A tale of two colliders

Dennis Perepelitsa in the PHENIX control room.

Dennis Perepelitsa in the PHENIX control
room.

Dennis Perepelitsa, a Brookhaven Lab physicist exploring the mysteries of nuclear physics at the Relativistic Heavy Ion Collider (RHIC) and the Large Hadron Collider (LHC), has the distinction of being the first person to earn outstanding Ph.D. thesis awards from both research communities. His Ph.D. work, based on complementary data collected at the PHENIX and ATLAS detectors at these two particle colliders, showcased intriguing findings that have upturned physicists’ understanding of something they thought they knew well—an ongoing mystery that is guiding part of the research programs at both machines now.

“I’ve been very lucky to work on these two world-class experiments with leaders in the field as my advisors,” Perepelitsa said. “When I started out working on PHENIX/RHIC, we observed some very strange features in the data, and went to the LHC to look for answers to the puzzling results. Now we’re taking what we learned at the LHC and reinvesting that knowledge back into this year’s RHIC run.”

The mystery arose when Perepelitsa began analyzing data collected during RHIC’s 2008 run colliding deuterons—a simple nucleus made of one proton and one neutron—with much larger gold nuclei (with 197 protons and neutrons). The goal was to use the smaller deuterons to probe the structure of the larger nuclei by measuring high-energy quark and gluon jets. “Our thinking was that since the small particle, the deuteron, was well understood, we’d use it to learn something about the … larger nucleus,” Perepelitsa said. “And then everything broke down.”

The data didn’t fit with expectations of what physicists thought they’d see in these collisions based on past experience. So Perepelitsa and others took the mystery to ATLAS, which had different capabilities from PHENIX, to analyze the results of proton-lead collisions there. The results revealed the same breakdown of the models. But with more ‘knobs’ to turn at ATLAS, “we could try to see if there was a … way to explain what we were seeing.”

The explanation turned out to be another surprise: The failure of the geometric models appeared to come from an unexpected effect in the proton or the deuteron.

“The patterns in the data indicated that the smaller, supposedly understood component of these collisions was the controlling factor,” Perepelitsa said.

Physicists are still evaluating possible explanations and thinking through the implications for other scientific questions—and refining the next round of experiments. In about a month, RHIC will produce its first-ever collisions of polarized protons with gold and then aluminum nuclei, with brand new detector components in place at PHENIX that will be sensitive to these effects.
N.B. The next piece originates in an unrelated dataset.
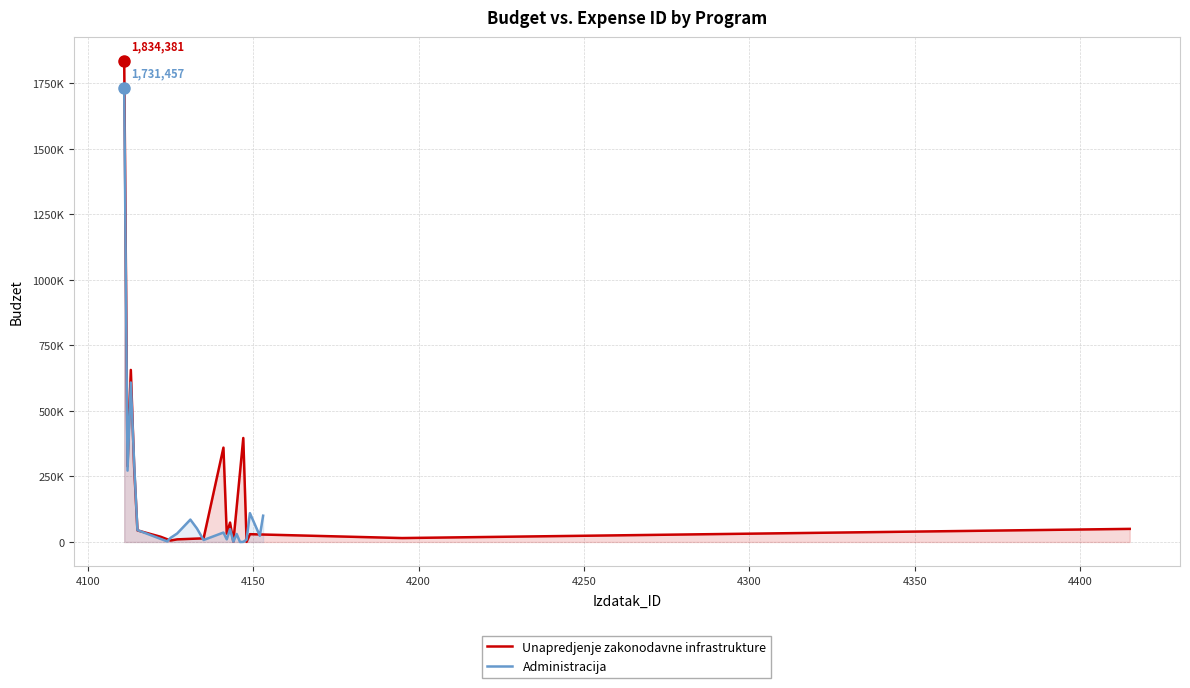

What is the difference between the second highest and minimum values in the Izdatak_ID series?

84.0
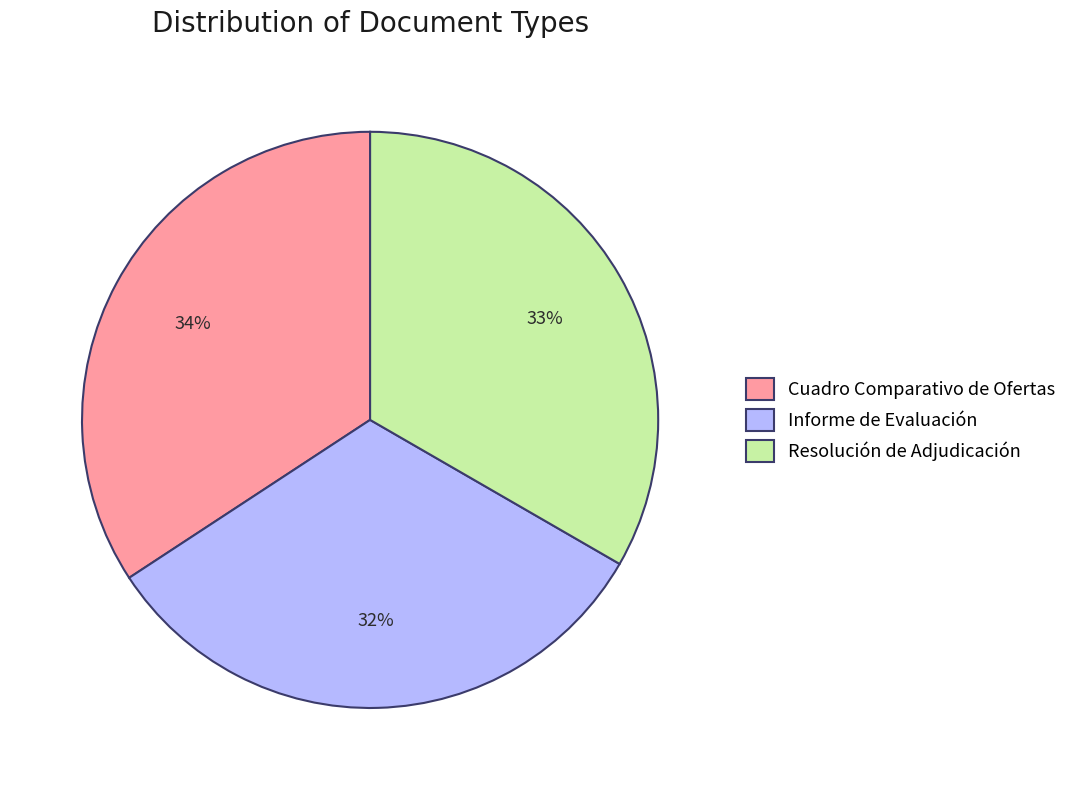

Does Informe de Evaluación represent more than half of the total?

No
“Perepelitsa’s analysis and the continuing role he plays in both the PHENIX and ATLAS experiments is a classic example of the complementary nature of the research taking place at these two facilities,” said Brookhaven Lab physicist Dave Morrison, a current co-spokesperson of PHENIX and Perepelitsa’s supervisor. “It also highlights the far-reaching opportunities the international nuclear physics research community offers for young physicists interested in this field.”